**YOUR TASK**
Transcribe every one of the entries below line by line, changing nothing in the spelling, punctuation, or spacing.

Collected data entries
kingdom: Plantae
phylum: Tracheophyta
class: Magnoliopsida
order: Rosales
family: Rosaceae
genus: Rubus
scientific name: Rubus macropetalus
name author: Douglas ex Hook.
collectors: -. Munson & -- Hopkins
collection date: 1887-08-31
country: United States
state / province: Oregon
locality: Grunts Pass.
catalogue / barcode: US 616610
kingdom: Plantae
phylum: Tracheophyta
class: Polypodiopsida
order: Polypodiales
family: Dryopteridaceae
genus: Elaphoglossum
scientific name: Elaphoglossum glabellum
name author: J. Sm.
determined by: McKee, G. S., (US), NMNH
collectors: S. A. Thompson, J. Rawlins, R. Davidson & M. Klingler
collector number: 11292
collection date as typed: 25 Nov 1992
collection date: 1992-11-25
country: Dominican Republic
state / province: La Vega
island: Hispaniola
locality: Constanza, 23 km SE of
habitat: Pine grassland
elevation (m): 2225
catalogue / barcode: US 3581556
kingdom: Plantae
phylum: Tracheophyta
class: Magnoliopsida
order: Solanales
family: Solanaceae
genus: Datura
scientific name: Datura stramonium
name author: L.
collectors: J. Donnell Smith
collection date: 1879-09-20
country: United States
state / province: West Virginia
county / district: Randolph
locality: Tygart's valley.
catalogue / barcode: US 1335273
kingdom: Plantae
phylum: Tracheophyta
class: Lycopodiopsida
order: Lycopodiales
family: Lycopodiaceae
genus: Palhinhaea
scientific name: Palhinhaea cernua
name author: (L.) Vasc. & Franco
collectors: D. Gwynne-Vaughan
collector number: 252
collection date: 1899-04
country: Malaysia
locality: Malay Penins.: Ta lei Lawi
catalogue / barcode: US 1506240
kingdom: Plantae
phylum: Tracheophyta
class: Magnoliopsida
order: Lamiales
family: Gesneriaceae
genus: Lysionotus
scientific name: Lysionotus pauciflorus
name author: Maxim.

**OUTPUT FOR THIS TASK**
kingdom: Plantae
phylum: Tracheophyta
class: Magnoliopsida
order: Rosales
family: Rosaceae
genus: Rubus
scientific name: Rubus macropetalus
name author: Douglas ex Hook.
collectors: -. Munson & -- Hopkins
collection date: 1887-08-31
country: United States
state / province: Oregon
locality: Grunts Pass.
catalogue / barcode: US 616610
kingdom: Plantae
phylum: Tracheophyta
class: Polypodiopsida
order: Polypodiales
family: Dryopteridaceae
genus: Elaphoglossum
scientific name: Elaphoglossum glabellum
name author: J. Sm.
determined by: McKee, G. S., (US), NMNH
collectors: S. A. Thompson, J. Rawlins, R. Davidson & M. Klingler
collector number: 11292
collection date as typed: 25 Nov 1992
collection date: 1992-11-25
country: Dominican Republic
state / province: La Vega
island: Hispaniola
locality: Constanza, 23 km SE of
habitat: Pine grassland
elevation (m): 2225
catalogue / barcode: US 3581556
kingdom: Plantae
phylum: Tracheophyta
class: Magnoliopsida
order: Solanales
family: Solanaceae
genus: Datura
scientific name: Datura stramonium
name author: L.
collectors: J. Donnell Smith
collection date: 1879-09-20
country: United States
state / province: West Virginia
county / district: Randolph
locality: Tygart's valley.
catalogue / barcode: US 1335273
kingdom: Plantae
phylum: Tracheophyta
class: Lycopodiopsida
order: Lycopodiales
family: Lycopodiaceae
genus: Palhinhaea
scientific name: Palhinhaea cernua
name author: (L.) Vasc. & Franco
collectors: D. Gwynne-Vaughan
collector number: 252
collection date: 1899-04
country: Malaysia
locality: Malay Penins.: Ta lei Lawi
catalogue / barcode: US 1506240
kingdom: Plantae
phylum: Tracheophyta
class: Magnoliopsida
order: Lamiales
family: Gesneriaceae
genus: Lysionotus
scientific name: Lysionotus pauciflorus
name author: Maxim.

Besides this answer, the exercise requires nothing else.